Suppose you need to do four complicated math problems:

1) Complex problem #1 gives you variable W which depends on known values. Thus, W can be calculated right away.

2) Complex problem #2 gives you variable X which depends on known values. Thus, X can be calculated away.

3) Complex problem #3 gives you variable Y which depends on variable X. Thus, this problem cannot be solved until X is known.

4) Complex problem #3 gives you variable Z which depends on variables W and X. Thus, this problem cannot be solved until W and X are known.

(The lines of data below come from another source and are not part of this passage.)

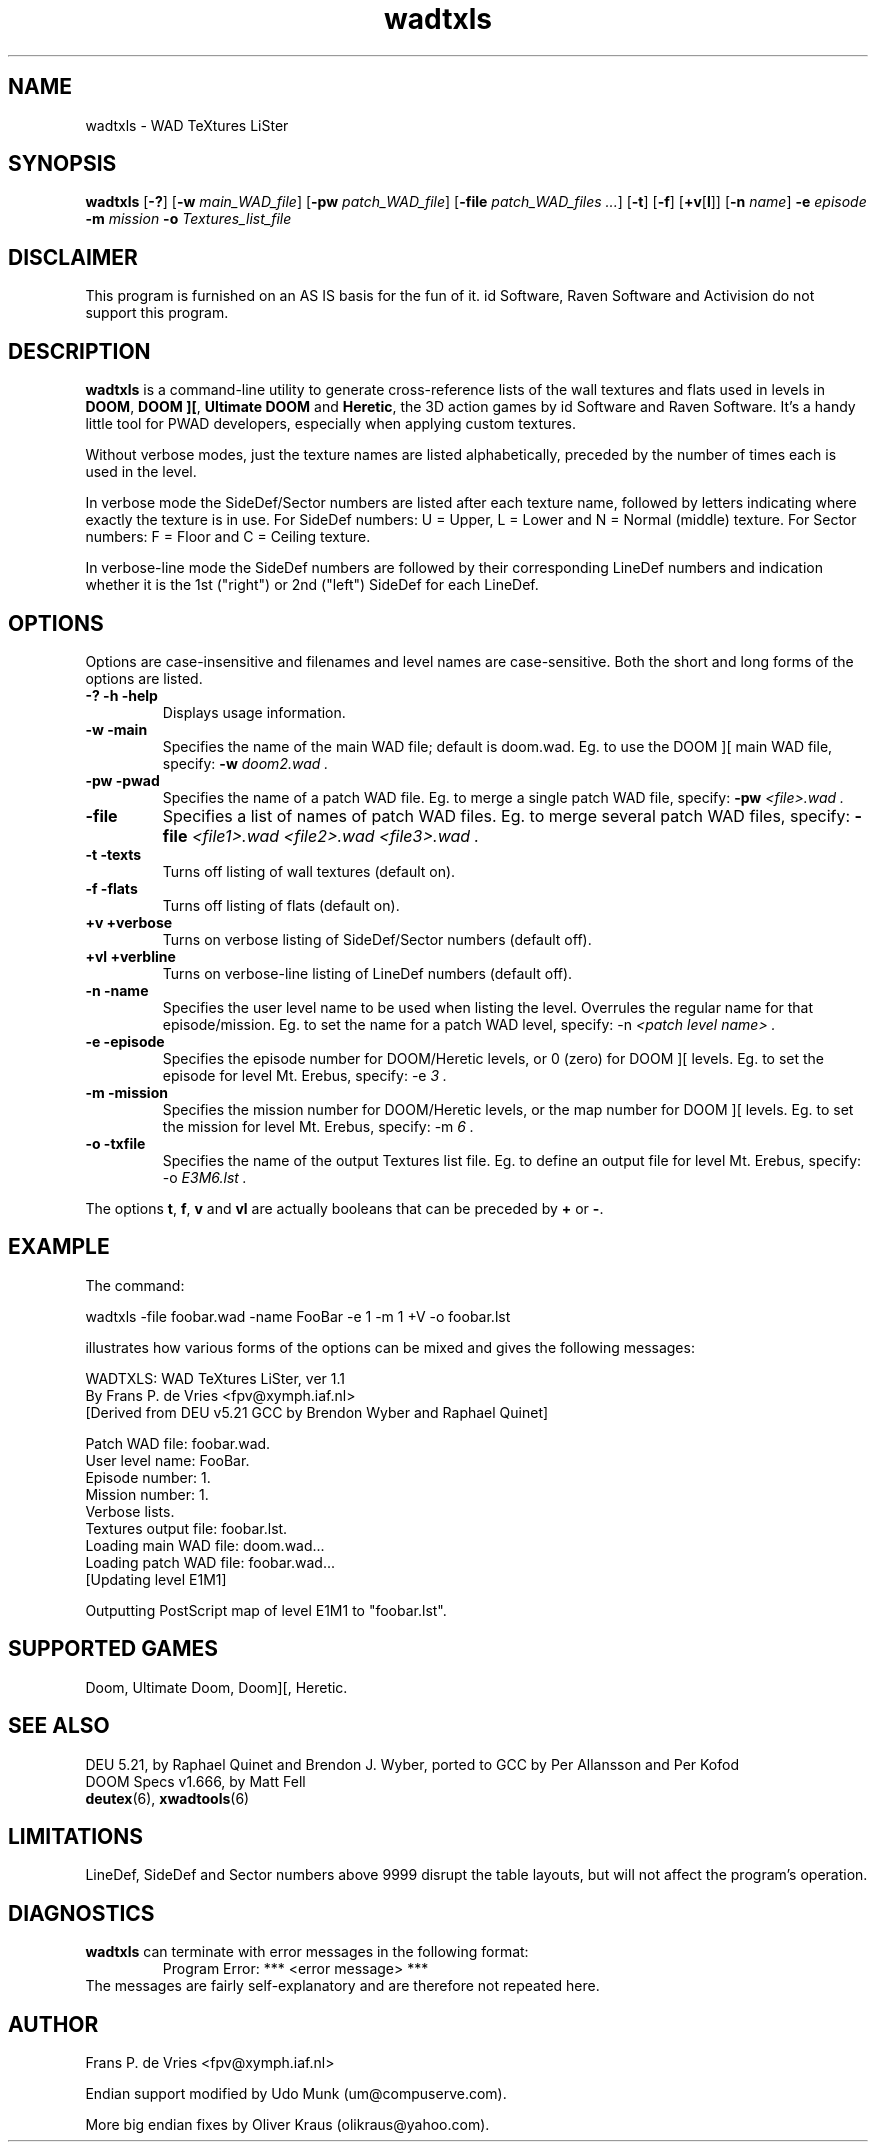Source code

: .TH wadtxls 6 "12 January 2000"

.SH NAME
wadtxls \- WAD TeXtures LiSter

.SH SYNOPSIS
.BR wadtxls " [" \-? ]
.RB [ "\-w \fImain_WAD_file\fR" ]
.RB [ "\-pw \fIpatch_WAD_file\fR" ]
.RB [ "\-file \fIpatch_WAD_files ...\fR" ]
.RB [ \-t "] [" \-f ]
.RB [ +v [ l "]]"
.RB [ "\-n \fIname\fR" ]
.BR \-e " \fIepisode\fR"
.BR \-m " \fImission\fR"
.BR \-o " \fITextures_list_file\fR"

.SH DISCLAIMER
This program is furnished on an AS IS basis for the fun of it.
id Software, Raven Software and Activision do not support this program.

.SH DESCRIPTION
.B wadtxls
is a command-line utility to generate cross-reference lists of the wall
textures and flats used in levels in
.BR DOOM ,
.BR "DOOM ][" ,
.B Ultimate DOOM
and
.BR Heretic ,
the 3D action games by id Software and Raven Software.  It's a handy little
tool for PWAD developers, especially when applying custom textures.
.LP
Without verbose modes, just the texture names are listed alphabetically,
preceded by the number of times each is used in the level.
.LP
In verbose mode the SideDef/Sector numbers are listed after each texture
name, followed by letters indicating where exactly the texture is in use.
For SideDef numbers: U = Upper, L = Lower and N = Normal (middle) texture.
For Sector numbers: F = Floor and C = Ceiling texture.
.LP
In verbose-line mode the SideDef numbers are followed by their corresponding
LineDef numbers and indication whether it is the 1st ("right") or 2nd ("left")
SideDef for each LineDef.

.SH OPTIONS
Options are case-insensitive and filenames and level names are case-sensitive.
Both the short and long forms of the options are listed.
.TP
.B -? -h -help
Displays usage information.
.TP
.B -w -main
Specifies the name of the main WAD file; default is doom.wad.
Eg. to use the DOOM ][ main WAD file, specify:
.B -w
.I doom2.wad .
.TP
.B -pw -pwad
Specifies the name of a patch WAD file.
Eg. to merge a single patch WAD file, specify:
.B -pw
.I <file>.wad .
.TP
.B -file
Specifies a list of names of patch WAD files.
Eg. to merge several patch WAD files, specify:
.B -file
.I <file1>.wad <file2>.wad <file3>.wad .
.TP
.B -t -texts
Turns off listing of wall textures (default on).
.TP
.B -f -flats
Turns off listing of flats (default on).
.TP
.B +v +verbose
Turns on verbose listing of SideDef/Sector numbers (default off).
.TP
.B +vl +verbline
Turns on verbose-line listing of LineDef numbers (default off).
.TP
.B -n -name
Specifies the user level name to be used when listing the level.
Overrules the regular name for that episode/mission. Eg. to set the name
for a patch WAD level, specify: -n
.I <patch level name> .
.TP
.B -e -episode
Specifies the episode number for DOOM/Heretic levels, or 0 (zero) for
DOOM ][ levels. Eg. to set the episode for level Mt. Erebus, specify: -e
.I 3 .
.TP
.B -m -mission
Specifies the mission number for DOOM/Heretic levels, or the map number for
DOOM ][ levels. Eg. to set the mission for level Mt. Erebus, specify: -m
.I 6 .
.TP
.B -o -txfile
Specifies the name of the output Textures list file. Eg. to define an output
file for level Mt. Erebus, specify: -o
.I E3M6.lst .
.LP
The options
.BR t ,
.BR f ,
.B v
and
.B vl
are actually booleans that can be preceded by
.B +
or
.BR - .

.SH EXAMPLE
The command:
.nf

  wadtxls -file foobar.wad -name FooBar -e 1 -m 1 +V -o foobar.lst

.fi
illustrates how various forms of the options can be mixed and
gives the following messages:
.nf

  WADTXLS: WAD TeXtures LiSter, ver 1.1
   By Frans P. de Vries <fpv@xymph.iaf.nl>
  [Derived from DEU v5.21 GCC by Brendon Wyber and Raphael Quinet]

  Patch WAD file: foobar.wad.
  User level name: FooBar.
  Episode number: 1.
  Mission number: 1.
  Verbose lists.
  Textures output file: foobar.lst.
  Loading main WAD file: doom.wad...
  Loading patch WAD file: foobar.wad...
     [Updating level E1M1]

  Outputting PostScript map of level E1M1 to "foobar.lst".

.fi

.SH SUPPORTED GAMES
Doom, Ultimate Doom, Doom][, Heretic.

.SH "SEE ALSO"
DEU 5.21, by Raphael Quinet and Brendon J. Wyber, ported to GCC by
Per Allansson and Per Kofod
.br
DOOM Specs v1.666, by Matt Fell
.br
.BR deutex "(6), "
.BR xwadtools (6)

.SH LIMITATIONS
LineDef, SideDef and Sector numbers above 9999 disrupt the table layouts,
but will not affect the program's operation.

.SH DIAGNOSTICS
.B wadtxls
can terminate with error messages in the following format:
.RS
Program Error: *** <error message> ***
.RE
The messages are fairly self-explanatory and are therefore not repeated here.

.SH AUTHOR
Frans P. de Vries <fpv@xymph.iaf.nl>
.LP
Endian support modified by Udo Munk (um@compuserve.com).
.LP
More big endian fixes by Oliver Kraus (olikraus@yahoo.com).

- In a single thread CPU, it will do step 1, then, 2 then 3, then 4, using 100% processor power each time.
- In a dual thread CPU, it will do steps 1 and 2 at the same time each on a different thread (using ~100% processor power). Then it will do steps 3 and 4 at the same time each on a different thread (using ~100% processor power).
- In quad thread CPU, it will try steps 1 and 2 at the same time each on a different thread (using ~50% processor power) but threads 3 and 4 cannot start since they don't know the value of W and X (using 0% processor power).
- Now imagine trying to do that with 20 threads of your E5-2670v2 processor. 2 of the 20 threads can operate (~10% of the processor power) but 2 others are idle until W and X are known and the other 16 threads have absolutely nothing to do at the moment.

Thus having more threads doesn't help in this example. A good programmer might be able to break up step 3 and step 4 into smaller bits that might be partially calculated while step 1 and 2 are being done. But lots of times this just isn't physically possible. Trying to break up all problems into exactly 20 pieces for your 20 thread chip is quite difficult work. Plus, what happens if you can break the problem up into exactly 20 pieces but one piece ends sooner? That thread has to sit idle waiting for the others to catch up.

And this doesn't even get into the overhead of transferring data from thread to thread (or worse, from CPU to memory). You might be able to perfectly split the problem into 20 exactly equal parts, but the CPU might be faster than the memory if the data set is large enough and the CPU has to just sit there waiting.

Finally, you have a 10 core CPU that runs 20 threads. In an ideal world a core could run two different threads at the same time if they use different resources in the core. But often, if the math is similar, the two threads need the same part of the core. Thus, only 10 threads out of your total of 20 can actually be ran simultaneously if that is the case.